Added:  By the properties of the pedal $\triangle DEF$, $\alpha_3 = \alpha_4$.

WRT circle AFHE, $\alpha_3 = \alpha$.
WRT circle HDCE, $\alpha_4 = \alpha_1$.
WRT circle HBSC, $\alpha_1 = \alpha_2$.
This makes $BACS$ a kite.


Therefore, $\omega = \omega_1$.
Construct $BT$//$AC$ cutting the circle $BHC$ at $T$. Join $CT$. All dark green shaded angles are equal. In addition, eventually, $\omega_1 = \omega_2$ (through subtended arcs). This means $BCTS$ is an isosceles trapezium with $BC$//$ST$. This proves $ABTC$ is a parallelogram with $AMT$ is a diagonal (i.e. $AMT$ is in fact a straight line.)

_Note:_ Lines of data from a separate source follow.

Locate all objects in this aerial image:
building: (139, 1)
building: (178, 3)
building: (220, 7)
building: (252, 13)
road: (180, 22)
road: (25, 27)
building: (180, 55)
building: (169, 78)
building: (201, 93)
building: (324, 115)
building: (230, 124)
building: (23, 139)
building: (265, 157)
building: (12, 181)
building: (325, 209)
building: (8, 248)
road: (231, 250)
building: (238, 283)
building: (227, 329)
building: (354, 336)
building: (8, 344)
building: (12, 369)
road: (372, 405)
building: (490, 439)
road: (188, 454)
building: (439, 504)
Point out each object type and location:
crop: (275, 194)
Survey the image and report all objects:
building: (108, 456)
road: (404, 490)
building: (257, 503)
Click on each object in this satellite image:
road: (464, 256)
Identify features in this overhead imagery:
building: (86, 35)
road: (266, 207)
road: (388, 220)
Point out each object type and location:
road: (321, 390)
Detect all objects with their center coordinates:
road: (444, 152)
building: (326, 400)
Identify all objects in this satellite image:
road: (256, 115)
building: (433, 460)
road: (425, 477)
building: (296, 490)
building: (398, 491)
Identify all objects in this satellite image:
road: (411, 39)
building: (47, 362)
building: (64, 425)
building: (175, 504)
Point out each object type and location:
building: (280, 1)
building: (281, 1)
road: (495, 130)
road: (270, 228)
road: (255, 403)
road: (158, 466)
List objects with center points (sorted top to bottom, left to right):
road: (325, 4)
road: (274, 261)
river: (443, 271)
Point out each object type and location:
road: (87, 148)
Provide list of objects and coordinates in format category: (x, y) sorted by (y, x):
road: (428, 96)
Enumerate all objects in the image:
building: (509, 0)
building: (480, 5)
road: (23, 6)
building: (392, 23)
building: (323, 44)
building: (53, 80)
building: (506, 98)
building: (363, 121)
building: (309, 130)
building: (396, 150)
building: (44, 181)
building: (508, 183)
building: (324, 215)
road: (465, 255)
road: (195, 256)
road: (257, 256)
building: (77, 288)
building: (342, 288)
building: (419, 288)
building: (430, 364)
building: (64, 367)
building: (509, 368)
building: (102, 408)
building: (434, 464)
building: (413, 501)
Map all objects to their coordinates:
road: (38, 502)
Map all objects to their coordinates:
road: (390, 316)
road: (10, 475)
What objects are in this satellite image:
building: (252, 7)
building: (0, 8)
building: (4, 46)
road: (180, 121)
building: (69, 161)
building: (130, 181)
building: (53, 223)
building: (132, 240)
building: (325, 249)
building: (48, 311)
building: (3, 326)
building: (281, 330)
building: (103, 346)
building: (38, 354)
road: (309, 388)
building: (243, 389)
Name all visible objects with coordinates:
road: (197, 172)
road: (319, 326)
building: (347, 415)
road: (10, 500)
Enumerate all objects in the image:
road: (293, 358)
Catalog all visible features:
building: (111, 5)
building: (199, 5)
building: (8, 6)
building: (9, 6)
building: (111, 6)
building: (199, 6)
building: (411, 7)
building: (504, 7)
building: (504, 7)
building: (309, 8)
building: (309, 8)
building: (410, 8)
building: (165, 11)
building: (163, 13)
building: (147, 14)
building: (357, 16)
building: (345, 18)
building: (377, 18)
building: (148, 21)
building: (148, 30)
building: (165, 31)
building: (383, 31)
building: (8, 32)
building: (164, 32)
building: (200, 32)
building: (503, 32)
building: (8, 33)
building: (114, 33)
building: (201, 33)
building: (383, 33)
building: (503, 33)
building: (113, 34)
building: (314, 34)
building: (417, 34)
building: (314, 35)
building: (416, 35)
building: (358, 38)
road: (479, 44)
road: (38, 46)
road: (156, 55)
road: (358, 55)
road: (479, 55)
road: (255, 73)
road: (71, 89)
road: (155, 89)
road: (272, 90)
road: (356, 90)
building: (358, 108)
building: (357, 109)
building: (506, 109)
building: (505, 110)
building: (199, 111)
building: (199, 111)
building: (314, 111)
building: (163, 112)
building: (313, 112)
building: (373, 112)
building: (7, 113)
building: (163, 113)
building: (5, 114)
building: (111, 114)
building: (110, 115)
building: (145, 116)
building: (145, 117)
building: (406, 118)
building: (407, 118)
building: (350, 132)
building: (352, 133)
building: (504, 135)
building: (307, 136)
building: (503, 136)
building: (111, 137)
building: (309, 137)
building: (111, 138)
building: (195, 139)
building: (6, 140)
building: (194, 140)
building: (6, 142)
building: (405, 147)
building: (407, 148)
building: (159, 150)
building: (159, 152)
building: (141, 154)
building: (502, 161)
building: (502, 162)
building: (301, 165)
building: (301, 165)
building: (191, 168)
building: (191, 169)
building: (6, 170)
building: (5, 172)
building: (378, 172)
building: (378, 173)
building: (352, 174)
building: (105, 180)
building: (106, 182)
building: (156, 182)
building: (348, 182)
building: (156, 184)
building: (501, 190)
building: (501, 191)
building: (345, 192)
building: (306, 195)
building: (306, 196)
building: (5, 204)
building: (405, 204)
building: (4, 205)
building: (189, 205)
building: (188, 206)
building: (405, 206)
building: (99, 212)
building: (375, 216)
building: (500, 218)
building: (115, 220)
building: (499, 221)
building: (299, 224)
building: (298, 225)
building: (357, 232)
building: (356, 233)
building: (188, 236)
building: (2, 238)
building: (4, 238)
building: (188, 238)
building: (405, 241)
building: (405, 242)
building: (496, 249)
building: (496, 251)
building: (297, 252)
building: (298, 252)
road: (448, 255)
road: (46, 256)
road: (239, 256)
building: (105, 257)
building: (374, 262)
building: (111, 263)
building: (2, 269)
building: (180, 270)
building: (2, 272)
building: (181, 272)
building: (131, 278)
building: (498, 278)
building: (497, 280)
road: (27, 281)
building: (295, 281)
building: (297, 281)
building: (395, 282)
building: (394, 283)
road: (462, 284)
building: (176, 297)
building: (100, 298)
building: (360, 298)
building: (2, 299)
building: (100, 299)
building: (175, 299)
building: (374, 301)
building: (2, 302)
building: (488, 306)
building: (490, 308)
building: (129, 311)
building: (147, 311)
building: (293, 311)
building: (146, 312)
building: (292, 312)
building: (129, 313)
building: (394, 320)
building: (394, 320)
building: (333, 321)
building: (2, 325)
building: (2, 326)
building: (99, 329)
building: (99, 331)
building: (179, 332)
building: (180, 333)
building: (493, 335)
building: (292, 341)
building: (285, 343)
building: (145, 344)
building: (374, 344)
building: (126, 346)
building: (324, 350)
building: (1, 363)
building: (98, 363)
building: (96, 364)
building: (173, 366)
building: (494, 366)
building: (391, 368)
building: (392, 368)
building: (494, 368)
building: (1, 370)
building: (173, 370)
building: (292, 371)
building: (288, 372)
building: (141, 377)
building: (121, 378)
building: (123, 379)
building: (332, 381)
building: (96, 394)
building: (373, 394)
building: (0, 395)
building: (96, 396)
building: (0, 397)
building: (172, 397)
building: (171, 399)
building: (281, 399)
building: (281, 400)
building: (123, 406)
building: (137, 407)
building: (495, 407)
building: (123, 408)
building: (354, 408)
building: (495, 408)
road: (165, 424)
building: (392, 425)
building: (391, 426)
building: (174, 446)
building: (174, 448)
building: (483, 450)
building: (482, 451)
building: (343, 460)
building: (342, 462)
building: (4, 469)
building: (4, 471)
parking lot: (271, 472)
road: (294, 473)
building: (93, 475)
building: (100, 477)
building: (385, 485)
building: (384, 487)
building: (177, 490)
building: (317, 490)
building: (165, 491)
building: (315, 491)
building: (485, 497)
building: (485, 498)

$DHXM$ is then cyclic because the purple shaded angles are all equal. This completes the proof of (2).
Then, $H$ is the orthocenter of $\triangle APM$. This completes the proof of (3).
For (1), we can argue in the following way:
a) Let $FE$ cut $AM$ at $U$. b) Draw $UV \bot PM$ and let it cut $PX$ at $W$.
So far we have fixed (i) two sides ($MP$ and $MU$); (ii) three points ($U$, $M$ and $P$); (iii) two possible altitudes ($UV$ and $PX$); and (iv) the possible orthocenter ($W$).
It is sufficient to claim (I) $PU$ is the third side of the triangle $MPU$; (II) For $\triangle MPU$, $PU$ and $PM$ are two of the adjacent legs with $PX$ being the included altitude; and (III) The three lines are concurrent at $P$.